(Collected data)

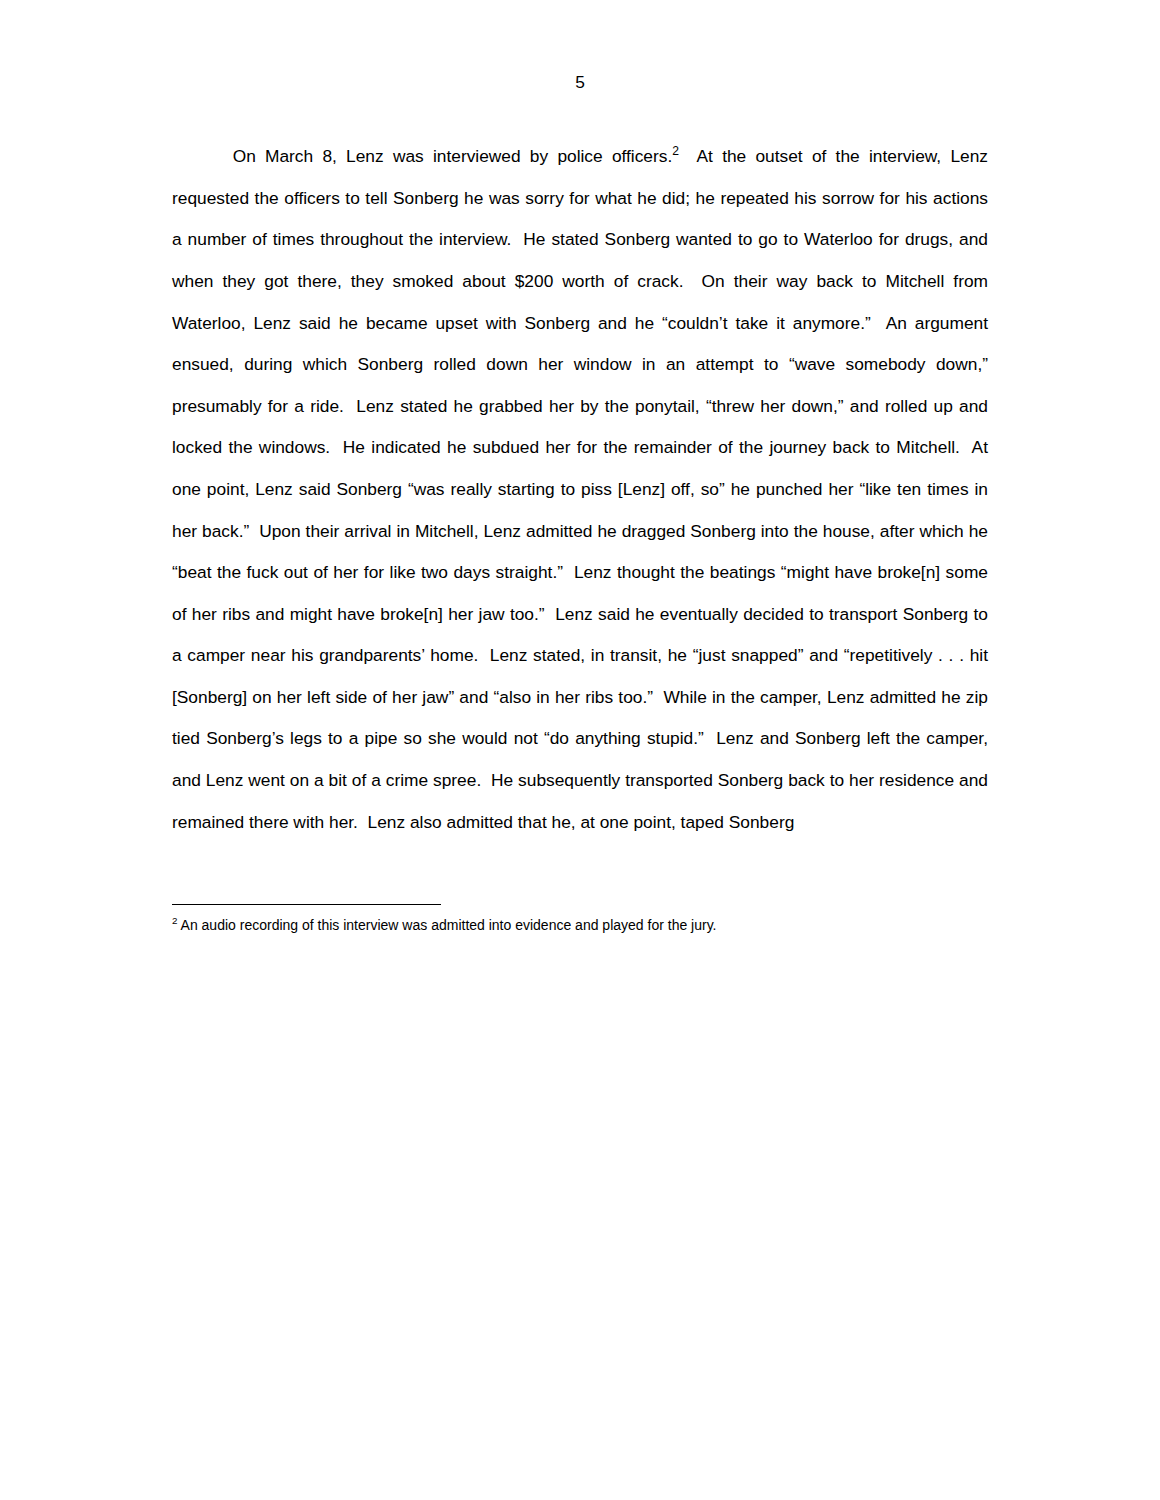5
On March 8, Lenz was interviewed by police officers.2 At the outset of the interview, Lenz requested the officers to tell Sonberg he was sorry for what he did; he repeated his sorrow for his actions a number of times throughout the interview. He stated Sonberg wanted to go to Waterloo for drugs, and when they got there, they smoked about $200 worth of crack. On their way back to Mitchell from Waterloo, Lenz said he became upset with Sonberg and he “couldn’t take it anymore.” An argument ensued, during which Sonberg rolled down her window in an attempt to “wave somebody down,” presumably for a ride. Lenz stated he grabbed her by the ponytail, “threw her down,” and rolled up and locked the windows. He indicated he subdued her for the remainder of the journey back to Mitchell. At one point, Lenz said Sonberg “was really starting to piss [Lenz] off, so” he punched her “like ten times in her back.” Upon their arrival in Mitchell, Lenz admitted he dragged Sonberg into the house, after which he “beat the fuck out of her for like two days straight.” Lenz thought the beatings “might have broke[n] some of her ribs and might have broke[n] her jaw too.” Lenz said he eventually decided to transport Sonberg to a camper near his grandparents’ home. Lenz stated, in transit, he “just snapped” and “repetitively . . . hit [Sonberg] on her left side of her jaw” and “also in her ribs too.” While in the camper, Lenz admitted he zip tied Sonberg’s legs to a pipe so she would not “do anything stupid.” Lenz and Sonberg left the camper, and Lenz went on a bit of a crime spree. He subsequently transported Sonberg back to her residence and remained there with her. Lenz also admitted that he, at one point, taped Sonberg
2 An audio recording of this interview was admitted into evidence and played for the jury.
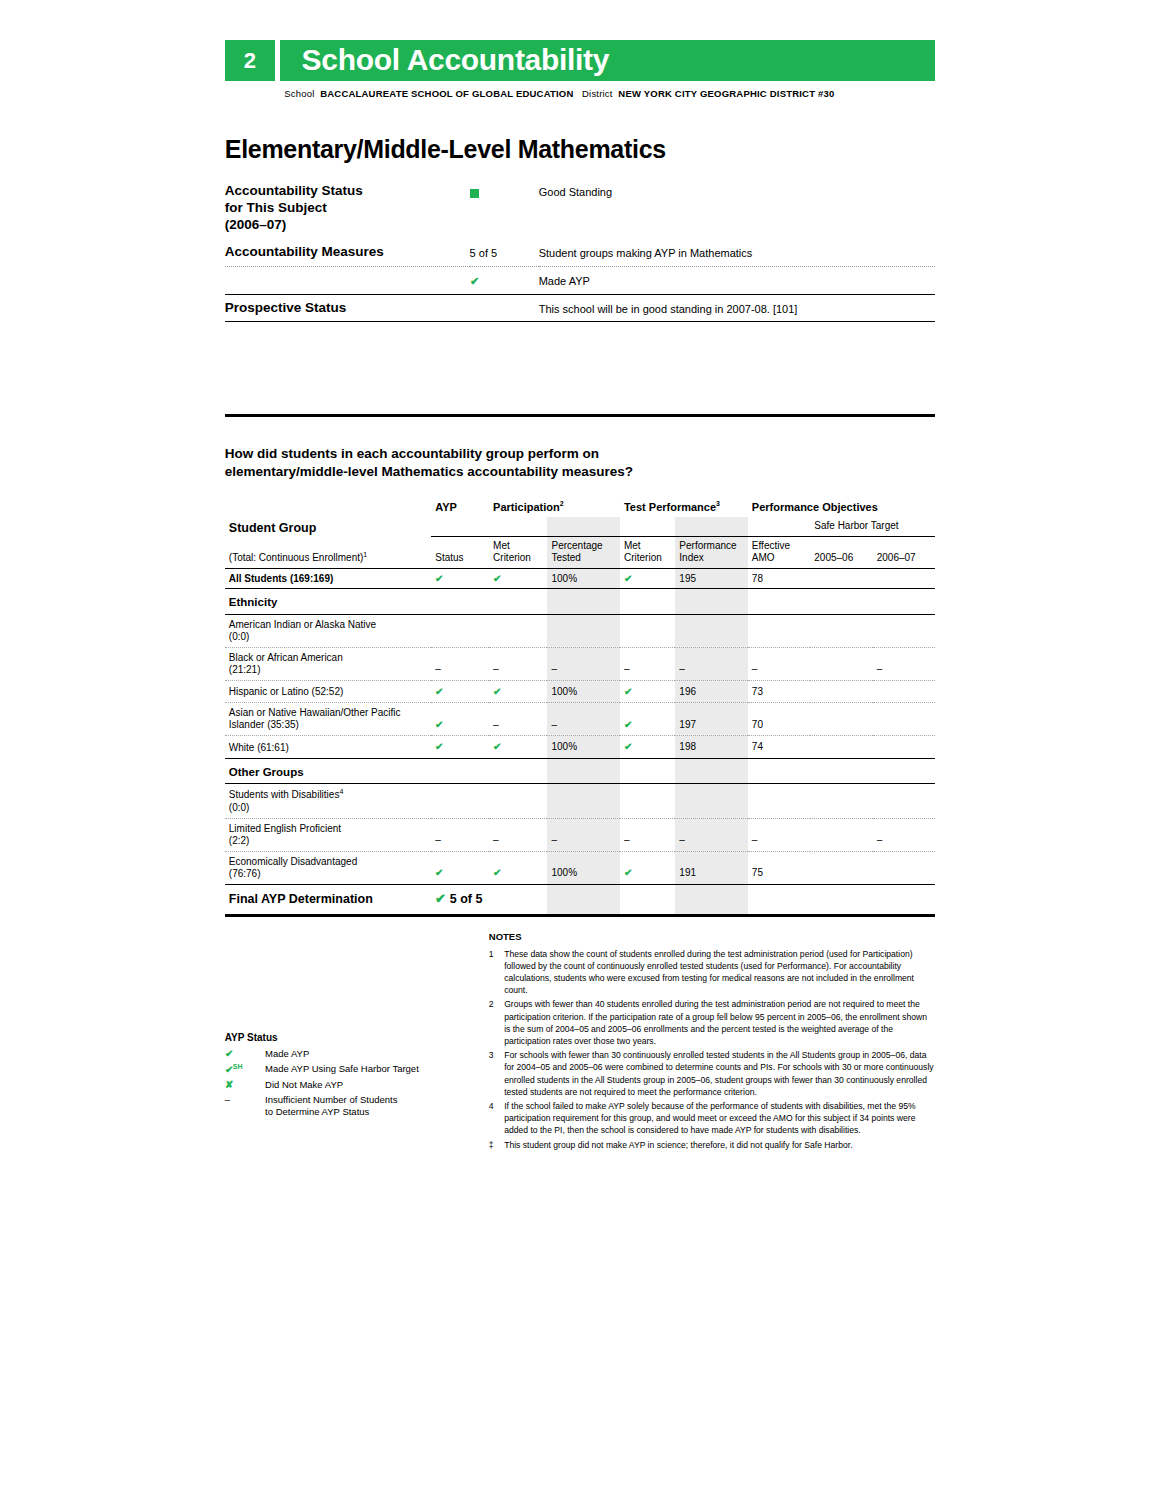2
School Accountability
School BACCALAUREATE SCHOOL OF GLOBAL EDUCATION District NEW YORK CITY GEOGRAPHIC DISTRICT #30
Elementary/Middle-Level Mathematics
| Accountability Status for This Subject (2006–07) | | Good Standing |
| Accountability Measures | 5 of 5 | Student groups making AYP in Mathematics |
| | ✔ | Made AYP |
| Prospective Status | | This school will be in good standing in 2007-08. [101] |
How did students in each accountability group perform on
elementary/middle-level Mathematics accountability measures?
| | AYP | Participation 2 | Test Performance 3 | Performance Objectives |
| --- | --- | --- | --- | --- |
| Student Group | | | | | | | Safe Harbor Target |
| (Total: Continuous Enrollment) 1 | Status | Met Criterion | Percentage Tested | Met Criterion | Performance Index | Effective AMO | 2005–06 | 2006–07 |
| All Students (169:169) | ✔ | ✔ | 100% | ✔ | 195 | 78 | | |
| Ethnicity | | | | | | | | |
| American Indian or Alaska Native (0:0) | | | | | | | | |
| Black or African American (21:21) | – | – | – | – | – | – | | – |
| Hispanic or Latino (52:52) | ✔ | ✔ | 100% | ✔ | 196 | 73 | | |
| Asian or Native Hawaiian/Other Pacific Islander (35:35) | ✔ | – | – | ✔ | 197 | 70 | | |
| White (61:61) | ✔ | ✔ | 100% | ✔ | 198 | 74 | | |
| Other Groups | | | | | | | | |
| Students with Disabilities 4 (0:0) | | | | | | | | |
| Limited English Proficient (2:2) | – | – | – | – | – | – | | – |
| Economically Disadvantaged (76:76) | ✔ | ✔ | 100% | ✔ | 191 | 75 | | |
| Final AYP Determination | ✔ 5 of 5 | | | | | | | |
AYP Status
✔
Made AYP
✔SH
Made AYP Using Safe Harbor Target
✘
Did Not Make AYP
–
Insufficient Number of Students
to Determine AYP Status
NOTES
1
These data show the count of students enrolled during the test administration period (used for Participation) followed by the count of continuously enrolled tested students (used for Performance). For accountability calculations, students who were excused from testing for medical reasons are not included in the enrollment count.
2
Groups with fewer than 40 students enrolled during the test administration period are not required to meet the participation criterion. If the participation rate of a group fell below 95 percent in 2005–06, the enrollment shown is the sum of 2004–05 and 2005–06 enrollments and the percent tested is the weighted average of the participation rates over those two years.
3
For schools with fewer than 30 continuously enrolled tested students in the All Students group in 2005–06, data for 2004–05 and 2005–06 were combined to determine counts and PIs. For schools with 30 or more continuously enrolled students in the All Students group in 2005–06, student groups with fewer than 30 continuously enrolled tested students are not required to meet the performance criterion.
4
If the school failed to make AYP solely because of the performance of students with disabilities, met the 95% participation requirement for this group, and would meet or exceed the AMO for this subject if 34 points were added to the PI, then the school is considered to have made AYP for students with disabilities.
‡
This student group did not make AYP in science; therefore, it did not qualify for Safe Harbor.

**Aim of the task:** Set down all records verbatim, omitting images.

**Task solution:**
5
On March 8, Lenz was interviewed by police officers.2 At the outset of the interview, Lenz requested the officers to tell Sonberg he was sorry for what he did; he repeated his sorrow for his actions a number of times throughout the interview. He stated Sonberg wanted to go to Waterloo for drugs, and when they got there, they smoked about $200 worth of crack. On their way back to Mitchell from Waterloo, Lenz said he became upset with Sonberg and he “couldn’t take it anymore.” An argument ensued, during which Sonberg rolled down her window in an attempt to “wave somebody down,” presumably for a ride. Lenz stated he grabbed her by the ponytail, “threw her down,” and rolled up and locked the windows. He indicated he subdued her for the remainder of the journey back to Mitchell. At one point, Lenz said Sonberg “was really starting to piss [Lenz] off, so” he punched her “like ten times in her back.” Upon their arrival in Mitchell, Lenz admitted he dragged Sonberg into the house, after which he “beat the fuck out of her for like two days straight.” Lenz thought the beatings “might have broke[n] some of her ribs and might have broke[n] her jaw too.” Lenz said he eventually decided to transport Sonberg to a camper near his grandparents’ home. Lenz stated, in transit, he “just snapped” and “repetitively . . . hit [Sonberg] on her left side of her jaw” and “also in her ribs too.” While in the camper, Lenz admitted he zip tied Sonberg’s legs to a pipe so she would not “do anything stupid.” Lenz and Sonberg left the camper, and Lenz went on a bit of a crime spree. He subsequently transported Sonberg back to her residence and remained there with her. Lenz also admitted that he, at one point, taped Sonberg
2 An audio recording of this interview was admitted into evidence and played for the jury.
2
School Accountability
School BACCALAUREATE SCHOOL OF GLOBAL EDUCATION District NEW YORK CITY GEOGRAPHIC DISTRICT #30
Elementary/Middle-Level Mathematics
| Accountability Status for This Subject (2006–07) | | Good Standing |
| Accountability Measures | 5 of 5 | Student groups making AYP in Mathematics |
| | ✔ | Made AYP |
| Prospective Status | | This school will be in good standing in 2007-08. [101] |
How did students in each accountability group perform on
elementary/middle-level Mathematics accountability measures?
| | AYP | Participation 2 | Test Performance 3 | Performance Objectives |
| --- | --- | --- | --- | --- |
| Student Group | | | | | | | Safe Harbor Target |
| (Total: Continuous Enrollment) 1 | Status | Met Criterion | Percentage Tested | Met Criterion | Performance Index | Effective AMO | 2005–06 | 2006–07 |
| All Students (169:169) | ✔ | ✔ | 100% | ✔ | 195 | 78 | | |
| Ethnicity | | | | | | | | |
| American Indian or Alaska Native (0:0) | | | | | | | | |
| Black or African American (21:21) | – | – | – | – | – | – | | – |
| Hispanic or Latino (52:52) | ✔ | ✔ | 100% | ✔ | 196 | 73 | | |
| Asian or Native Hawaiian/Other Pacific Islander (35:35) | ✔ | – | – | ✔ | 197 | 70 | | |
| White (61:61) | ✔ | ✔ | 100% | ✔ | 198 | 74 | | |
| Other Groups | | | | | | | | |
| Students with Disabilities 4 (0:0) | | | | | | | | |
| Limited English Proficient (2:2) | – | – | – | – | – | – | | – |
| Economically Disadvantaged (76:76) | ✔ | ✔ | 100% | ✔ | 191 | 75 | | |
| Final AYP Determination | ✔ 5 of 5 | | | | | | | |
AYP Status
✔
Made AYP
✔SH
Made AYP Using Safe Harbor Target
✘
Did Not Make AYP
–
Insufficient Number of Students
to Determine AYP Status
NOTES
1
These data show the count of students enrolled during the test administration period (used for Participation) followed by the count of continuously enrolled tested students (used for Performance). For accountability calculations, students who were excused from testing for medical reasons are not included in the enrollment count.
2
Groups with fewer than 40 students enrolled during the test administration period are not required to meet the participation criterion. If the participation rate of a group fell below 95 percent in 2005–06, the enrollment shown is the sum of 2004–05 and 2005–06 enrollments and the percent tested is the weighted average of the participation rates over those two years.
3
For schools with fewer than 30 continuously enrolled tested students in the All Students group in 2005–06, data for 2004–05 and 2005–06 were combined to determine counts and PIs. For schools with 30 or more continuously enrolled students in the All Students group in 2005–06, student groups with fewer than 30 continuously enrolled tested students are not required to meet the performance criterion.
4
If the school failed to make AYP solely because of the performance of students with disabilities, met the 95% participation requirement for this group, and would meet or exceed the AMO for this subject if 34 points were added to the PI, then the school is considered to have made AYP for students with disabilities.
‡
This student group did not make AYP in science; therefore, it did not qualify for Safe Harbor.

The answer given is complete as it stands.